My parents were very happy to have a quiet Christmas at home without needing to visit any family – I think because the pandemic, in part. Flea’s Dad was recovering from Covid and isolating, so we would not have seen him even if we were at home.
Instead, we shopped for a no-pressure Christmas lunch – slow cooked beef with potato dauphinoise and greens, accompanied by two bottles of pink champagne. We slept in and then drank a Christmas toast on the balcony, before opening gifts under the tree. We didn’t want to bring lots of presents in suitcases, so we left some presents at home and instead I brought Flea’s gift in my suitcase and we bought each other a book to enjoy on our trip.
After a lazy lunch we watched a couple of Christmas movies and both cried at 8-bit Christmas. Then we played Top Trumps and Bananagrams and drank a bit more champagne.
If every Christmas Day for the rest of my life could be just like that, I’d be happy woman!
Christmas in Switzerland: New Years’ at Refuge de Solalex
I have to say that one of the maddest and most magical things we’ve ever done is have New Years Even dinner at Refuge de Solalex.
Refuge de Solalex is one of the best restaurants in the area and they have a dedicated menu for NYE. We booked transport to the restaurant by skidoo, which involved parking in a local car park then walking across the fields to meet the skidoo, which drove us up the steep snowy mountain track to the restaurant.
We arrived to see the restaurant decked out with twinkly lights and flaming torches. Inside there’s a blazing fire in the corner, lots of wood panelling, red cushions and ski accessories.
Through the evening the restaurant got busier (many guests arrived after us because they hiked up to the restaurant) and noisier but the food was incredible. We enjoyed 5 courses of dinner but if you wanted to take a little break and go outside for a walk in the snow, that was fine. We met some lovely people and everyone was really friendly.
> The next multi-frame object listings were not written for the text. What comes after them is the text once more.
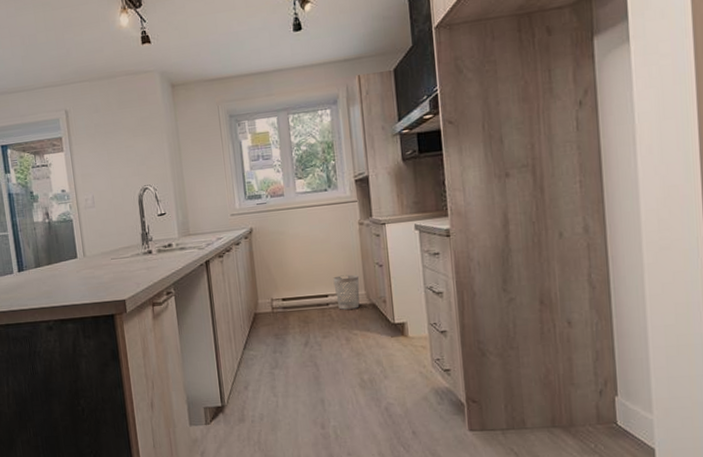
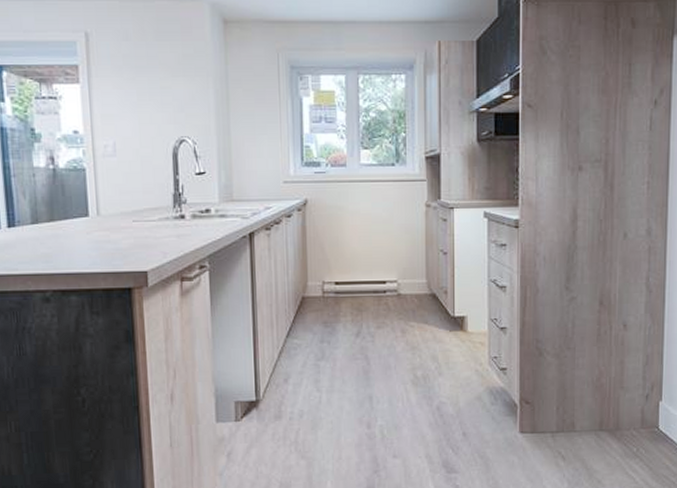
wastebasket: present [333,274,360,310] -> none [393,260,422,299]

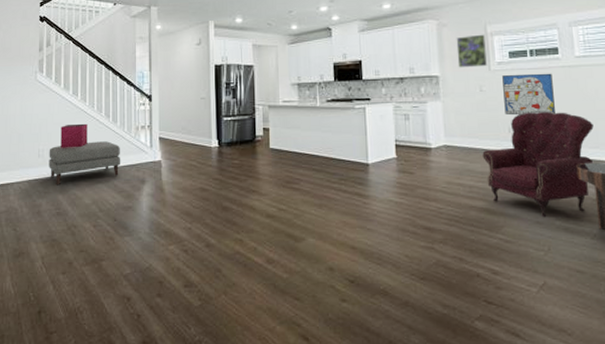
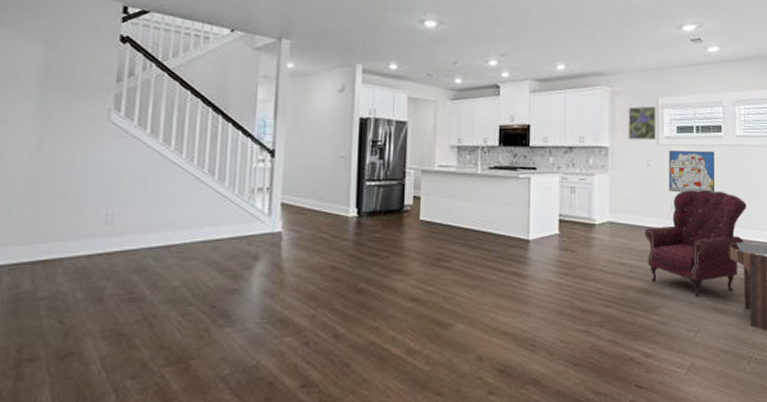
ottoman: present [49,141,121,186] -> none [120,205,227,262]
storage bin: present [61,123,88,148] -> none [140,181,183,213]

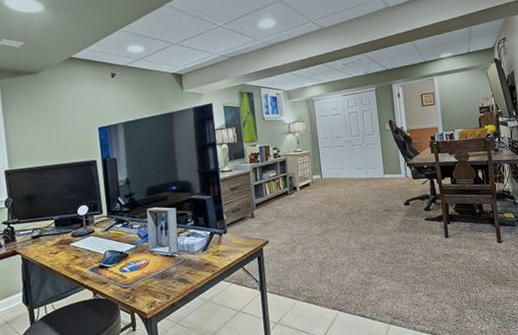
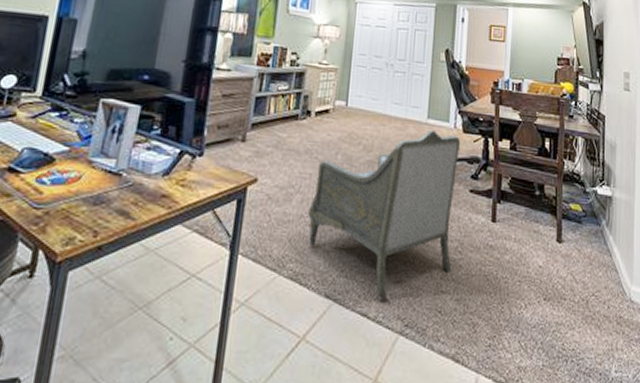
armchair: none [309,181,421,305] -> present [308,129,461,300]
At midnight, the restaurant owner set up a beautiful fireworks display and we drank champagne in the snow while the fireworks went off, and all the kids played on the restaurant’s sledges. We were offered the opportunity to sledge or walk down the mountain but given my questionable sense of direction we took the ski-doo down to the car!
It was definitely the sort of moment I hoped to have when we decided to spend Christmas in Switzerland!
Is Switzerland a good place to spend Christmas?
If you’re wondering whether to spend Christmas in Switzerland, I say yes, go for it. I literally NEVER want to spend another Christmas at home, we had such a wonderful time.
Christmas in Switzerland – would we recommend?
Christmas in the UK can sometimes feel a bit soulless, especially as your children get older. But there’s nothing guaranteed to give you that festive feeling more than being in the snow, drinking hot chocolate, riding sledges, and literally being in the middle of a winter wonderland. We can’t wait to go back for another Christmas in Switzerland!